我が国における船舶の検査制度は、明治13年11月内務省達による「小型旅客船取扱心得書」に基づき、各府県が総トン数10トン未満の小型汽船による旅客を運送する船舶について船体及び機関を整備させ、検査を行うことを内容とした「小型旅客船取締規則」を定めたことに端を発する。

政府による本格的な検査制度は、明治17年12月交付、翌7月1日施行の「西洋形船舶検査規則」(太政官布告)である。その後「船舶検査法(明治29年法律第67号)」、「満載喫水線法(大正10年法律第2号)」、「船舶無線電信施設法(大正14年法律第11号)」等の制定を経て、昭和8年3月これらの船舶の安全取締りに関する法規を統合統一した「船舶安全法」が制定交付され、翌3月1日から施行された。同法はその後昭和12年8月、22年12月、25年5月、28年7月、8月、37年5月、9月、38年3月、43年5月、48年9月、55年11月、59年5月、60年12月、62年5月、9月、平成3年5月、5年5月、9年6月、11年7月に改正され、現在に至っている。

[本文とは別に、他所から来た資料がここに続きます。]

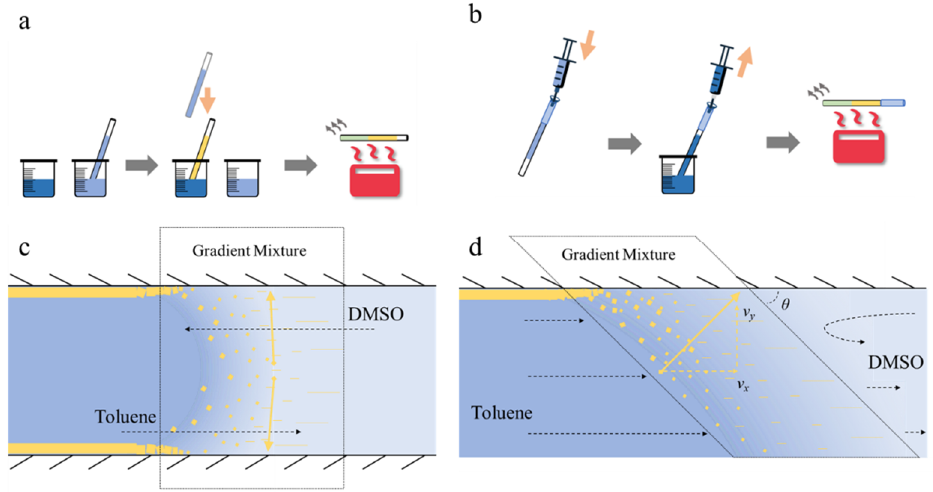
Figure 3. Solvent exchange film assembly methods. ( a ) A dipping method incorporating the spontaneous solvent exchange crystal forming and deposition. ( b ) The fast solvent exchange film assembly incorporating external force. ( c , d ) The proposed physical pictures for the respective methods. With a fluid velocity in the x -direction, the crystal deposition direction is rotated by θ .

一方、1912年4月の英国の旅客船タイタニック号の海難事故を契機として、船舶の構造、設備等について国際的な基準を定める気運が生じ、1914年に「海上における人命の安全のための国際条約(SOLAS条約と称す。)」が締結され、その後1928年、1948年、1960年、1974年、1978年、1981年、1983年及び1988年に改訂され現在に至っている。また、「国際満載喫水線条約」が1930年に締結され、1966年改訂、新条約が制定された。これらの国際的条約は、船舶の構造、設備、満載喫水線の位置の要件等を規制し、さらに、締結政府において定期的な検査を実施し、一定様式の証書を交付することを義務づけたものである。我が国もこれらの条約に加盟するとともに数次にわたる船舶安全法の一部改正によって船舶安全法に取り入れている。

なお、昭和48年の船舶安全法の一部改正において、従来施設基準及び検査に関する規定の適用が除外されていた小型船舶について、簡易な構造の船舶、総トン数20トン未満の漁船のうち特定のものを除き、新たに法規を適用することになった。またこの改正によって、小型船舶(長さ12メートル未満のもの。)は、小型船舶検査機構が検査を行うこと及び認定事業場制度、型式承認制度の拡大等検査態勢の強化がはかられた。さらに、平成5年の船舶安全法の一部改正において、小型船舶の構造等の簡易化の状況に鑑み、小型船舶の定義が長さ12メートル未満の船舶から、総トン数20トン未満の船舶に変更された。

注:本章においては、説明文中とくにことわりなく、「法」と略してある場合は「船舶安全法(昭和8年法律第11号)」を、「施行規則」と略してある場合は「船舶安全法施行規則(昭和38年運輸省令第41号)」をいう。